[Dataset records]
-.-.-

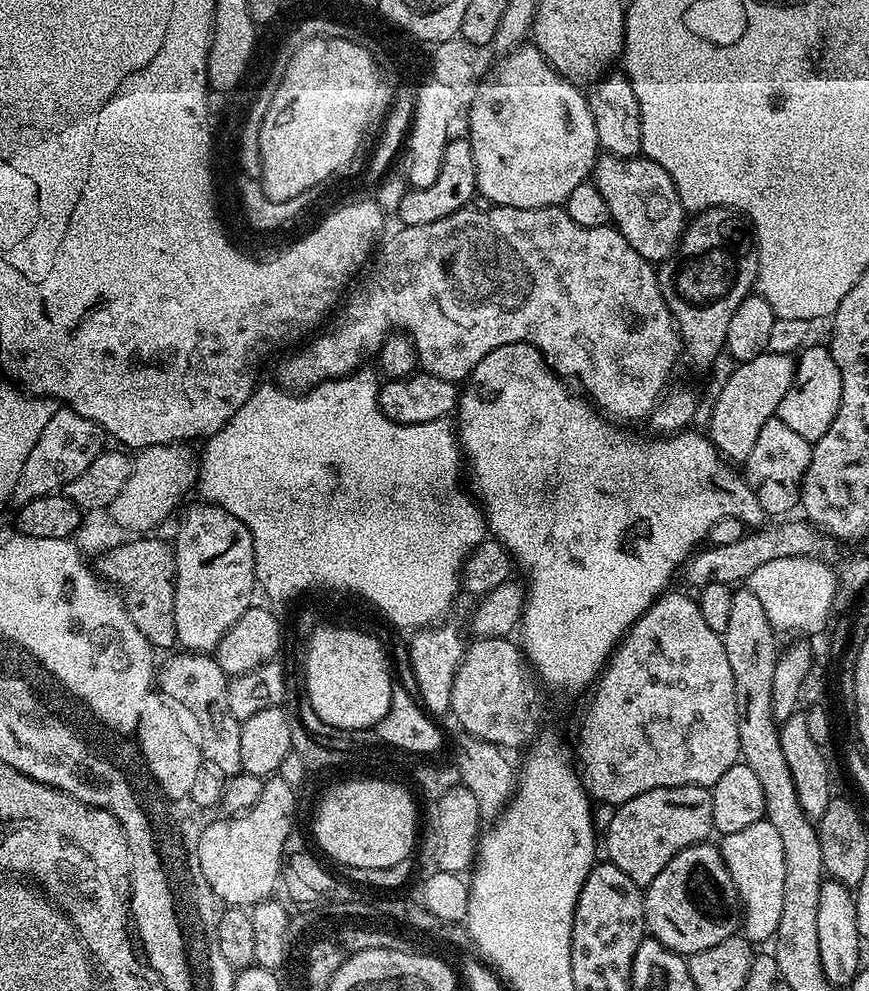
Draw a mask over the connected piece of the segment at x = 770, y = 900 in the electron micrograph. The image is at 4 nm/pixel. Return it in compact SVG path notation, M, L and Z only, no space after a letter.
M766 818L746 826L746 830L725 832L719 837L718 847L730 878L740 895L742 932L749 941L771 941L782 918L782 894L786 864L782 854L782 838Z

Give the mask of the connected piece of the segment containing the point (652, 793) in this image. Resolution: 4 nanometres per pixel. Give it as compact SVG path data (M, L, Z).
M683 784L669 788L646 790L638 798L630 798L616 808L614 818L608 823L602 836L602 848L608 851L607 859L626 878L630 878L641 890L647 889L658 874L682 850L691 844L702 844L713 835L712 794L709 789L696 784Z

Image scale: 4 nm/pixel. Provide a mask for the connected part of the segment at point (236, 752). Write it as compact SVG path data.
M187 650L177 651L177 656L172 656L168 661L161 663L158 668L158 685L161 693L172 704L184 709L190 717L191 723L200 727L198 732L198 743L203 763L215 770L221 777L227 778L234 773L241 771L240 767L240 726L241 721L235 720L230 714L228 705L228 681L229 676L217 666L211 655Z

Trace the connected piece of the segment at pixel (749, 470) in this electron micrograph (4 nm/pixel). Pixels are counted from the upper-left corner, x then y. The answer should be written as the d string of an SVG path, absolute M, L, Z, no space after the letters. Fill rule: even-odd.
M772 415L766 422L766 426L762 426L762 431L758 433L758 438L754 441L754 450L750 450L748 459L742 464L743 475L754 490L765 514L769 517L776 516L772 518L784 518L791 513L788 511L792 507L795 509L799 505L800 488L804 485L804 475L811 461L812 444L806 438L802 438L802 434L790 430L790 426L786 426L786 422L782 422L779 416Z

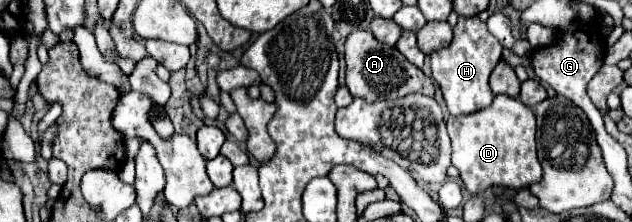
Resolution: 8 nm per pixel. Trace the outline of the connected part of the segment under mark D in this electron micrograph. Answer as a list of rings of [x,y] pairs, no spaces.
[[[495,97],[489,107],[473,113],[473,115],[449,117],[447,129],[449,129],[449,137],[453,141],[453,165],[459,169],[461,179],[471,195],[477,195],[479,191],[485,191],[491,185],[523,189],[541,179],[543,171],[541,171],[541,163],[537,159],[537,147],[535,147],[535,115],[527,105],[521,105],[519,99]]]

-.-.-

WHAT YOU ARE ASKED TO DO
Should there be pictures in the data, leave them out and return the rest exactly.

TASK RESPONSE
Draw a mask over the connected piece of the segment at x = 770, y = 900 in the electron micrograph. The image is at 4 nm/pixel. Return it in compact SVG path notation, M, L and Z only, no space after a letter.
M766 818L746 826L746 830L725 832L719 837L718 847L730 878L740 895L742 932L749 941L771 941L782 918L782 894L786 864L782 854L782 838Z

Give the mask of the connected piece of the segment containing the point (652, 793) in this image. Resolution: 4 nanometres per pixel. Give it as compact SVG path data (M, L, Z).
M683 784L669 788L646 790L638 798L630 798L616 808L614 818L608 823L602 836L602 848L608 851L607 859L626 878L630 878L641 890L647 889L658 874L682 850L691 844L702 844L713 835L712 794L709 789L696 784Z

Image scale: 4 nm/pixel. Provide a mask for the connected part of the segment at point (236, 752). Write it as compact SVG path data.
M187 650L177 651L177 656L172 656L168 661L161 663L158 668L158 685L161 693L172 704L184 709L190 717L191 723L200 727L198 732L198 743L203 763L215 770L221 777L227 778L234 773L241 771L240 767L240 726L241 721L235 720L230 714L228 705L228 681L229 676L217 666L211 655Z

Trace the connected piece of the segment at pixel (749, 470) in this electron micrograph (4 nm/pixel). Pixels are counted from the upper-left corner, x then y. The answer should be written as the d string of an SVG path, absolute M, L, Z, no space after the letters. Fill rule: even-odd.
M772 415L766 422L766 426L762 426L762 431L758 433L758 438L754 441L754 450L750 450L748 459L742 464L743 475L754 490L765 514L769 517L776 516L772 518L784 518L791 513L788 511L792 507L795 509L799 505L800 488L804 485L804 475L811 461L812 444L806 438L802 438L802 434L790 430L790 426L786 426L786 422L782 422L779 416Z

Resolution: 8 nm per pixel. Trace the outline of the connected part of the segment under mark D in this electron micrograph. Answer as a list of rings of [x,y] pairs, no spaces.
[[[495,97],[489,107],[473,113],[473,115],[449,117],[447,129],[449,129],[449,137],[453,141],[453,165],[459,169],[461,179],[471,195],[477,195],[479,191],[485,191],[491,185],[523,189],[541,179],[543,171],[541,171],[541,163],[537,159],[537,147],[535,147],[535,115],[527,105],[521,105],[519,99]]]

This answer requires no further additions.